=== Available data ===
##############################
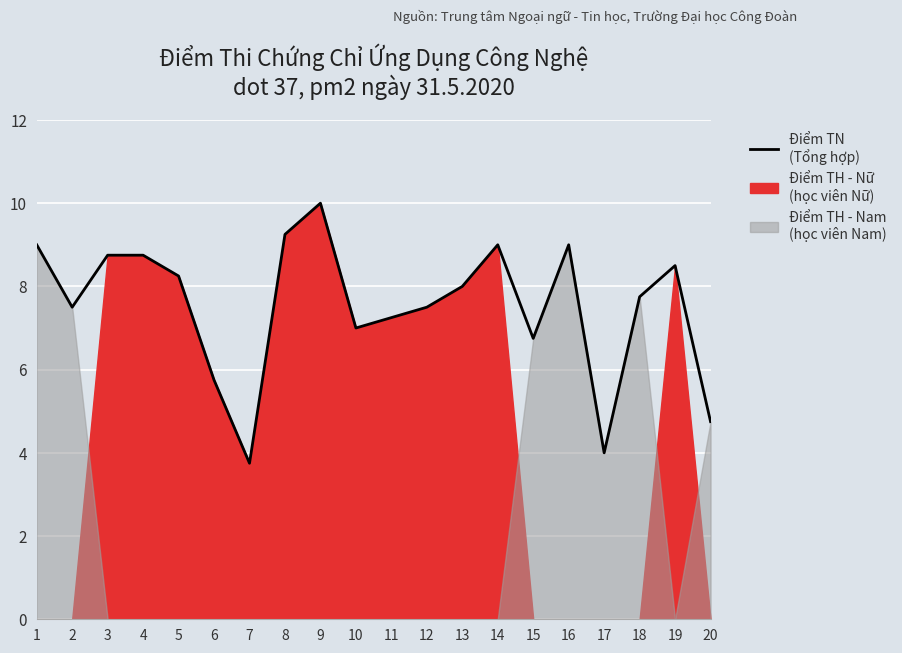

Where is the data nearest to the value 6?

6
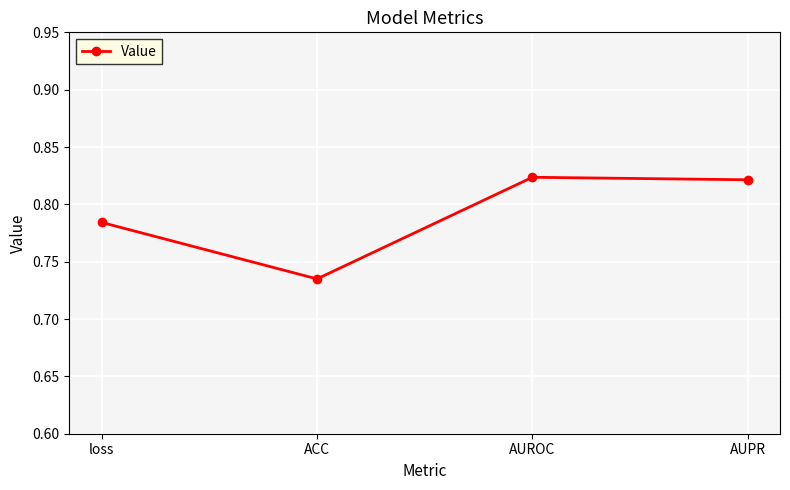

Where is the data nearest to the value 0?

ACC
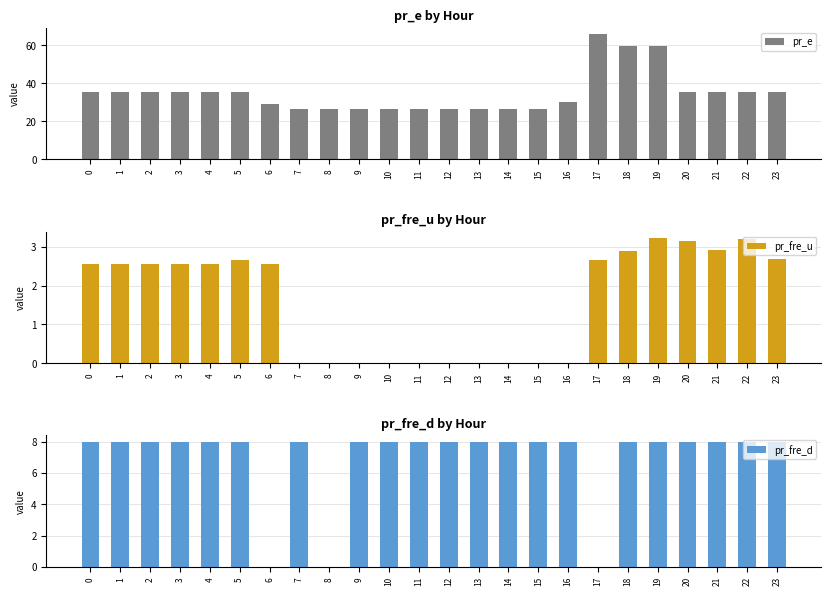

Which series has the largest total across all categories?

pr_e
##############################
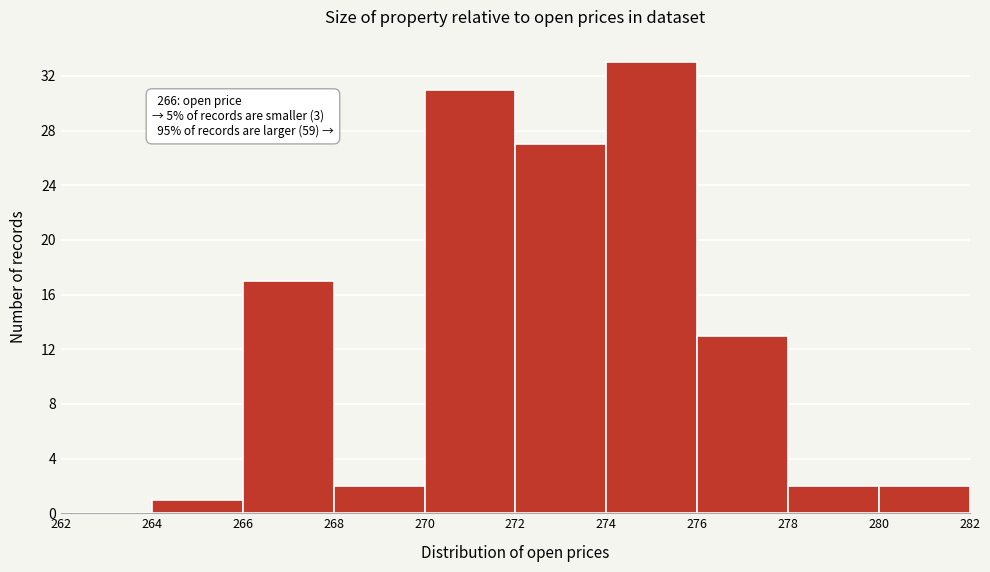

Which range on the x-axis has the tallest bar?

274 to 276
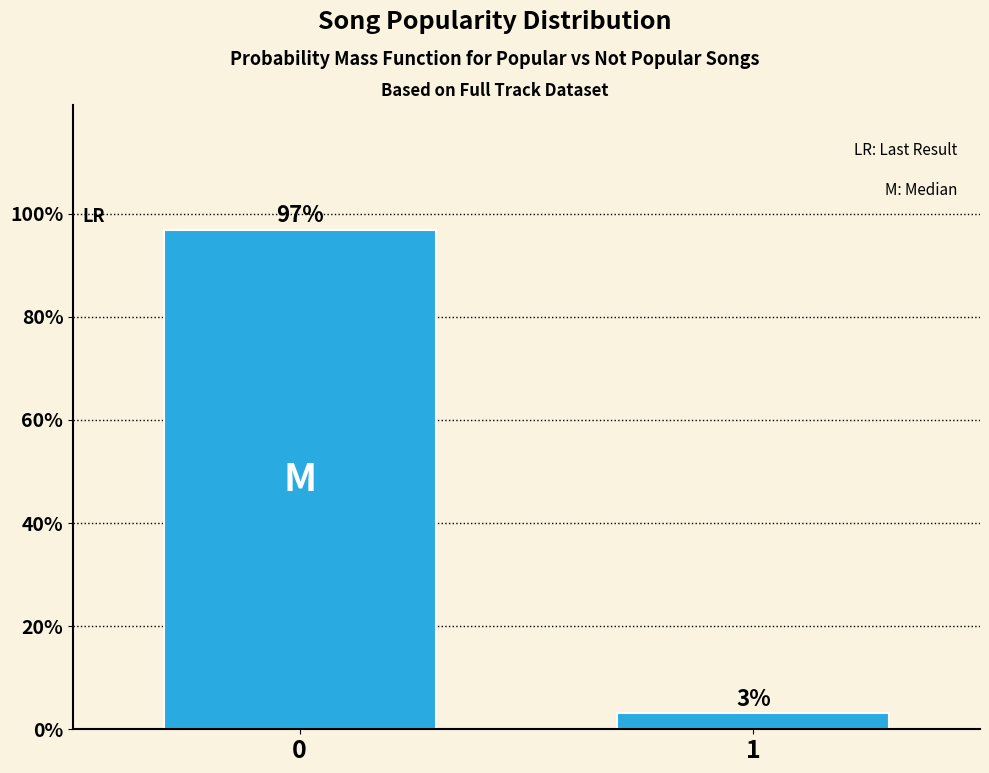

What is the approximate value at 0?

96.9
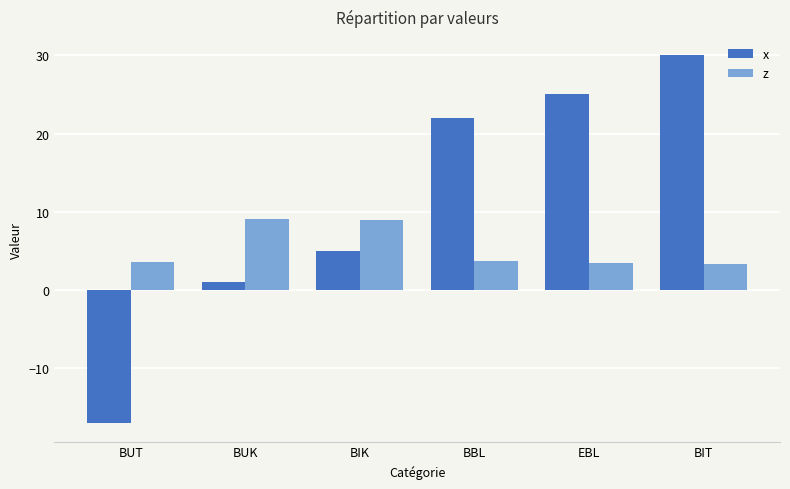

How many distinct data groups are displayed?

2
##############################
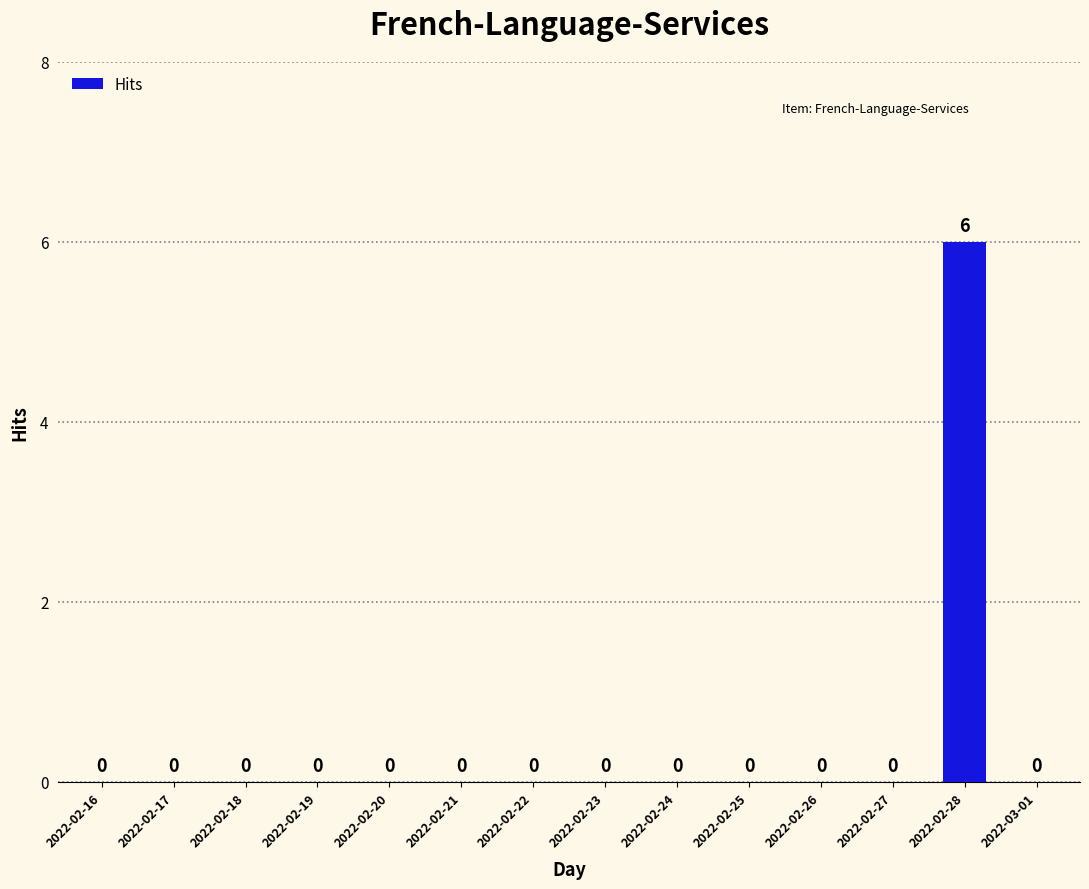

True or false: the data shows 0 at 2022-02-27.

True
##############################
=== Assigned task ===
Can you rewrite the data from the line with "Where is the data nearest to the value 6?" up to and including the line with "Which series has", changing "nearest" to "closest" and leaving everything else as it is, without the pictures?

=== Answer space ===
Where is the data closest to the value 6?

6

Where is the data closest to the value 0?

ACC

Which series has the largest total across all categories?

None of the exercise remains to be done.